• _What the exercise asks_:
An exact copy is needed of the lines from the line holding "index dip: (484, 301)" through the final line of the listing below, both included.

• _Input material_:

══════════

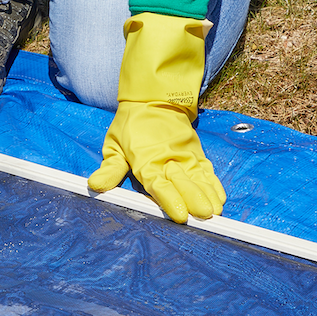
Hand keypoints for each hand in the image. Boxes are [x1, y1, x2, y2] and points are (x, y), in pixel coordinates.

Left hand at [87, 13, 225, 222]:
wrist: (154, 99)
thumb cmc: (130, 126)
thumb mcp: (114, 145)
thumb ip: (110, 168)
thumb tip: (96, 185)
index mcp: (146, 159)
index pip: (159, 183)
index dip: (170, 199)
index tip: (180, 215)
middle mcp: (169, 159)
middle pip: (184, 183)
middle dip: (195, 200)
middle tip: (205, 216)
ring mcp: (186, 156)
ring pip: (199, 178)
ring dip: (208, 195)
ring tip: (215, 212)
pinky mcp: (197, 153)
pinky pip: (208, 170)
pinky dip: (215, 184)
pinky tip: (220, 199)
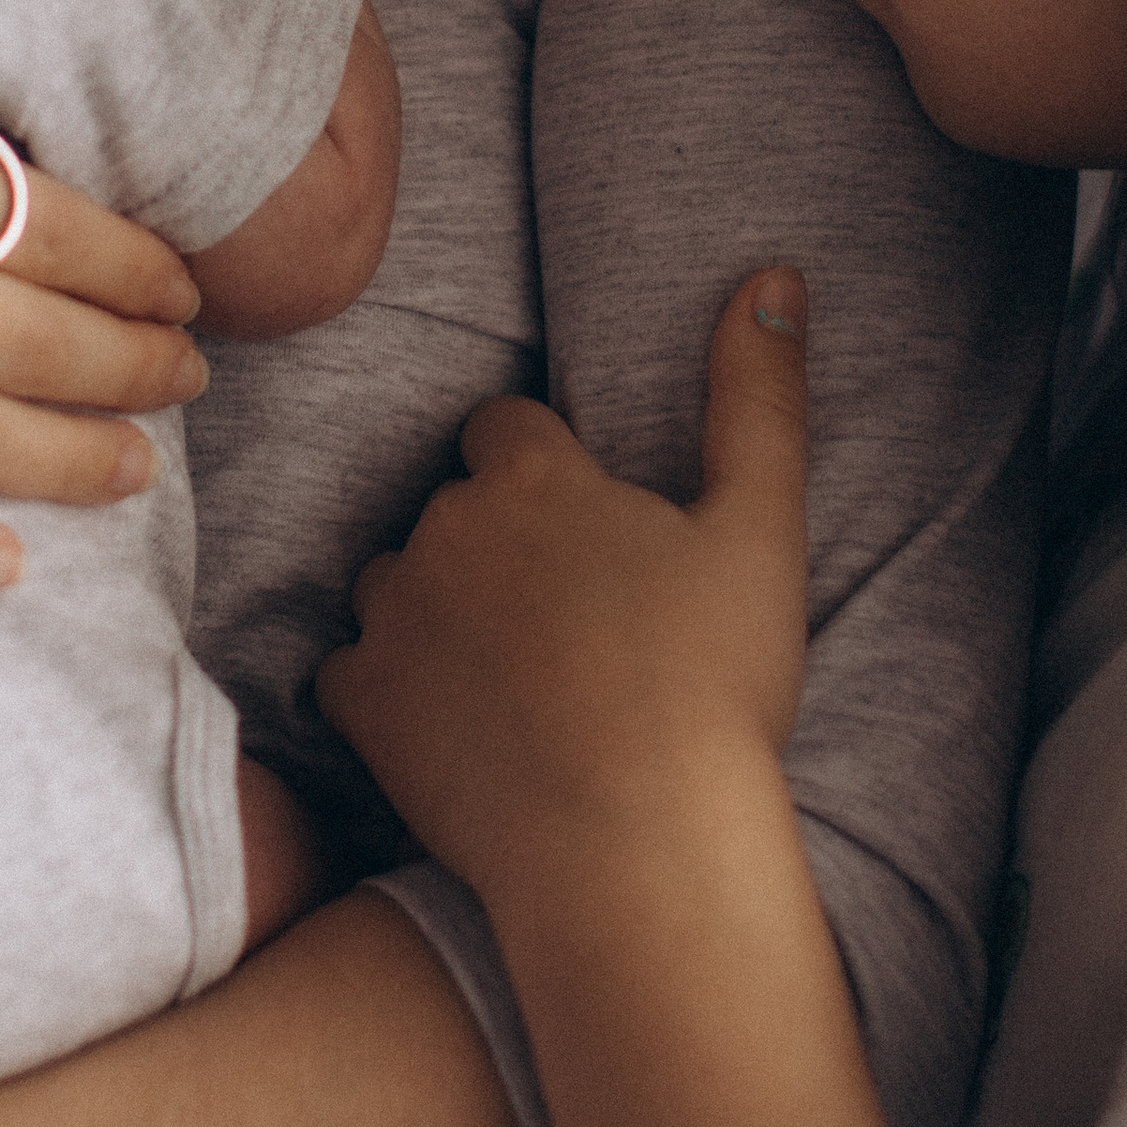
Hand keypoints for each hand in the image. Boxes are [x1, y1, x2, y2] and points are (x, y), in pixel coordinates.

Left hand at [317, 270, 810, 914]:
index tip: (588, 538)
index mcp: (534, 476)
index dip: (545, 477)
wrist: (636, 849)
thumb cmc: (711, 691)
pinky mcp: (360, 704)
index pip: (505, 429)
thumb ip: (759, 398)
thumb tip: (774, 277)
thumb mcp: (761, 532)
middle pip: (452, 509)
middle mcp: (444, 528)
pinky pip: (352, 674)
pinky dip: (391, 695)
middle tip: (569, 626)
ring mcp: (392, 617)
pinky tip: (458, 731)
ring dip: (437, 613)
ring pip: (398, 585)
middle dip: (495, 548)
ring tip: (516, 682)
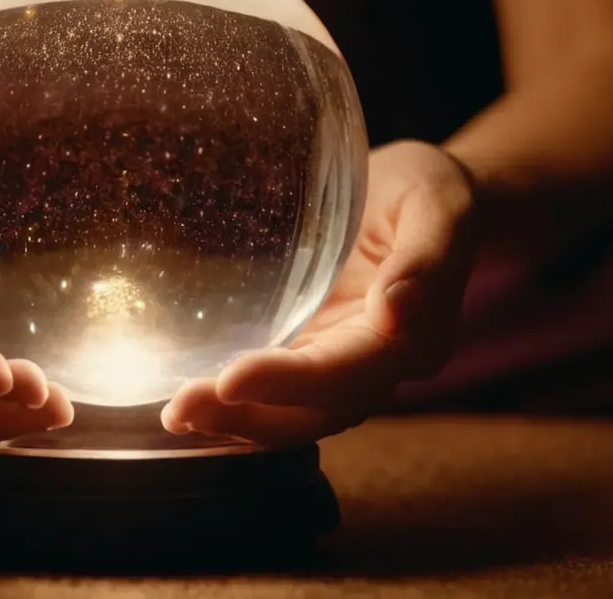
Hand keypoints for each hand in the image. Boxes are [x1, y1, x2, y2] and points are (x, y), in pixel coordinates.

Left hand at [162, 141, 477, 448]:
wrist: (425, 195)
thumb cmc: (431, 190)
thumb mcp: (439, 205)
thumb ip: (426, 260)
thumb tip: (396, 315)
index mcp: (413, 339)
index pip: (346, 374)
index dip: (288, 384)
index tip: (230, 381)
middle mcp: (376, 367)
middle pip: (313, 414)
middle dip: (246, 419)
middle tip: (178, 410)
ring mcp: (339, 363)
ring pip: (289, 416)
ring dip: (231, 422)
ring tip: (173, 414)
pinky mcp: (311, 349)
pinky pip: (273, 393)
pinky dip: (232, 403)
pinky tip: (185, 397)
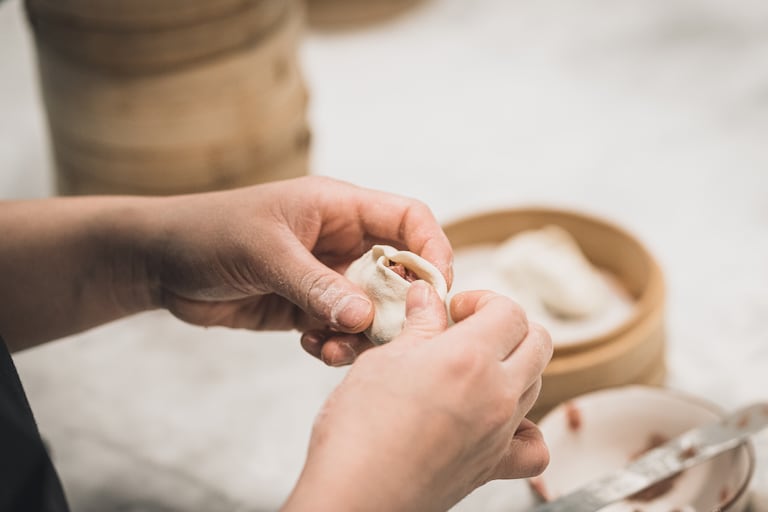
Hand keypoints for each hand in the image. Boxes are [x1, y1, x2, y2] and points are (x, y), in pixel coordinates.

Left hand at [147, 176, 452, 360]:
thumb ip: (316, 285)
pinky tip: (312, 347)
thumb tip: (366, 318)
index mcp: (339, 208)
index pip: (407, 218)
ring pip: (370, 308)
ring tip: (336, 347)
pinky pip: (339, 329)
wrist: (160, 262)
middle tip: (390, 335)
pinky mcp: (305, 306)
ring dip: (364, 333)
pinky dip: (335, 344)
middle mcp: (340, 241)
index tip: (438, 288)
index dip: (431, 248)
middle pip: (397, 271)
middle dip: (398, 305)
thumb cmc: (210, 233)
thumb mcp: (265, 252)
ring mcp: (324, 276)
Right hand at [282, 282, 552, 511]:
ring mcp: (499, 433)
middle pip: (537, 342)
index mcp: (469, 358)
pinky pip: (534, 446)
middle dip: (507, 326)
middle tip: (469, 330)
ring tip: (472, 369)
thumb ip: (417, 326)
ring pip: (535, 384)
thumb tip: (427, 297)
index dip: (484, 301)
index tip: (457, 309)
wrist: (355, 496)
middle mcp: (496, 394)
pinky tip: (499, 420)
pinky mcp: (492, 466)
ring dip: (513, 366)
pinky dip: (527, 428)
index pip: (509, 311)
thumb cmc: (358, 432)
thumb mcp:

══════════

• _Answer below_:
index dip: (484, 301)
index tip: (457, 309)
wrist: (355, 496)
middle mcp: (496, 394)
pinky tip: (499, 420)
pinky mcp: (492, 466)
ring dip: (513, 366)
pinky dip: (527, 428)
index pip: (509, 311)
thumb cmc: (358, 432)
thumb mcp:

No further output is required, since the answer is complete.